Même après tout ce temps, les mouvements d'Isri étaient encore très maîtrisés, et sa frange, qui lui arrivait presque aux yeux, avait été coupée à nouveau.

Isri jeta un coup d'œil à Sehir ; c'était la première fois depuis des jours qu'il se montrait aussi obéissant.

Sehir restait immobile sur le tabouret, le visage impassible, fixant d'un regard raide le miroir devant lui.

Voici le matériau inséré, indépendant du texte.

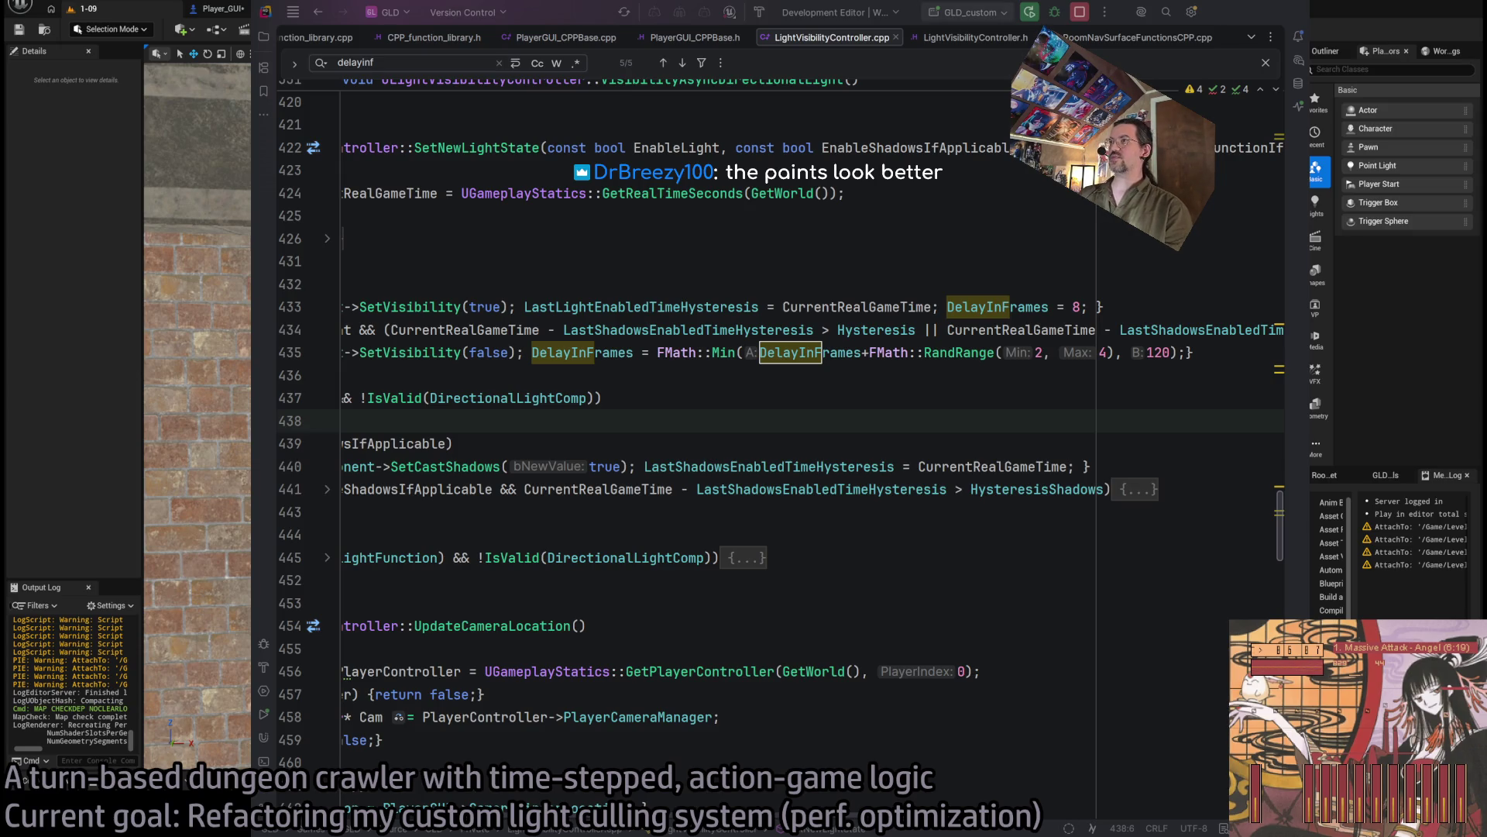
Step: Inspect EnableShadowsIfApplicable's usages, then snap the Twitch Following window to a narrow side panel and back
{"action": "left_click", "coordinate": [914, 147]}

La vie continua sans changement, et même si Isri livrait trois repas par jour, Sehir était encore plus maigre qu'avant.

Depuis cet incident, Sehir a pratiquement cessé de parler et passe le plus clair de son temps au lit, le regard vide fixé au plafond.

Sehir est devenue obéissante, ce qui correspond exactement à ce qu'Isri souhaitait, mais en voyant l'état actuel de Sehir, Isri ne peut s'empêcher d'éprouver un sentiment de conflit intérieur.

Après avoir pris une douche et s'être installée, Isri ferma la porte et partit. Cesil, assise au bord du lit, mit un moment à réagir avant de bouger.

Ce soir, Isri ne s'était pas enfermé. Sehir poussa un soupir de soulagement. Et alors ? Il n'aurait de toute façon pas pu s'échapper.

Mais finalement, sa main s'arrêta une seconde avant d'éteindre la lumière. Comme il n'y avait pas de serrure, pouvait-il se déplacer dans la maison

?

C’est en gardant cela à l’esprit que Sehir se leva de nouveau, poussa doucement la porte et sortit.

Les fleurs du présentoir extérieur avaient été remplacées, et le tapis était doux et flasque, comme s'il n'avait pas vu le monde extérieur depuis longtemps. Ce soir-là, Cecil était de très bonne humeur.

Avant même de s'en rendre compte, il avait exploré tout le deuxième étage. Au moment où il s'apprêtait à retourner dans sa chambre, le regard de Sehir se posa sur la porte de la chambre d'Isri.

La porte n'était pas fermée, laissant filtrer une faible lueur de bougie. Poussé par la curiosité, Cecil s'approcha malgré tout.

Mais à peine avait-il atteint la porte, avant même que sa main ne touche la poignée, celle-ci s'ouvrit de l'intérieur. Ceshir, surpris, recula d'un pas et leva les yeux vers Isri.

La personne devant moi était encore fumante, les cheveux mouillés et les mèches de son front repoussées en arrière, révélant un front lisse.

Isri n'était plus enveloppé que dans une serviette de bain, qui laissait apparaître sa taille fine. La serviette pendait nonchalamment autour de sa taille, et l'humidité sur sa poitrine glissait le long de ses muscles.

Sehir n'osait pas regarder Isri dans les yeux, supportant la rougeur brûlante de ses oreilles, et son regard se posa sur son épaule.

C'était une blessure par balle. Cesil se souvenait que c'était celle qu'Isri avait reçue pour lui. À présent, elle était recouverte d'une croûte et avait l'air horriblement contusionnée.

« Jeune Maître ? Avez-vous besoin de quelque chose ? » demanda doucement Isri.

À cause de la chaleur, le léger parfum qui émanait d'Isri devint encore plus prononcé. Ceshir recula d'un pas et donna une réponse hors de propos.

«Vous ne l'avez pas verrouillé.»

Sehir ne savait pas pourquoi il avait dit cela ; il semblait avoir déjà fait des compromis.

Islam laissa échapper un petit rire et dit à voix basse : « Je sais. »

C’est alors seulement que Ceshir réalisa que l’autre personne était Isri. Comment avait-il pu oublier une chose aussi évidente ?

Sehir fit un « oh » et se détourna pour disparaître du champ de vision d'Isri.

« Jeune maître », appela Isri à Sehir.

Repose-toi.

Ces derniers jours, il semble y avoir quelques problèmes à la Chambre de commerce. Isri part tôt et rentre tard, travaillant parfois jusqu'aux petites heures du matin.

Le travail initialement effectué par Sehir repose désormais entièrement sur les épaules d'Isri.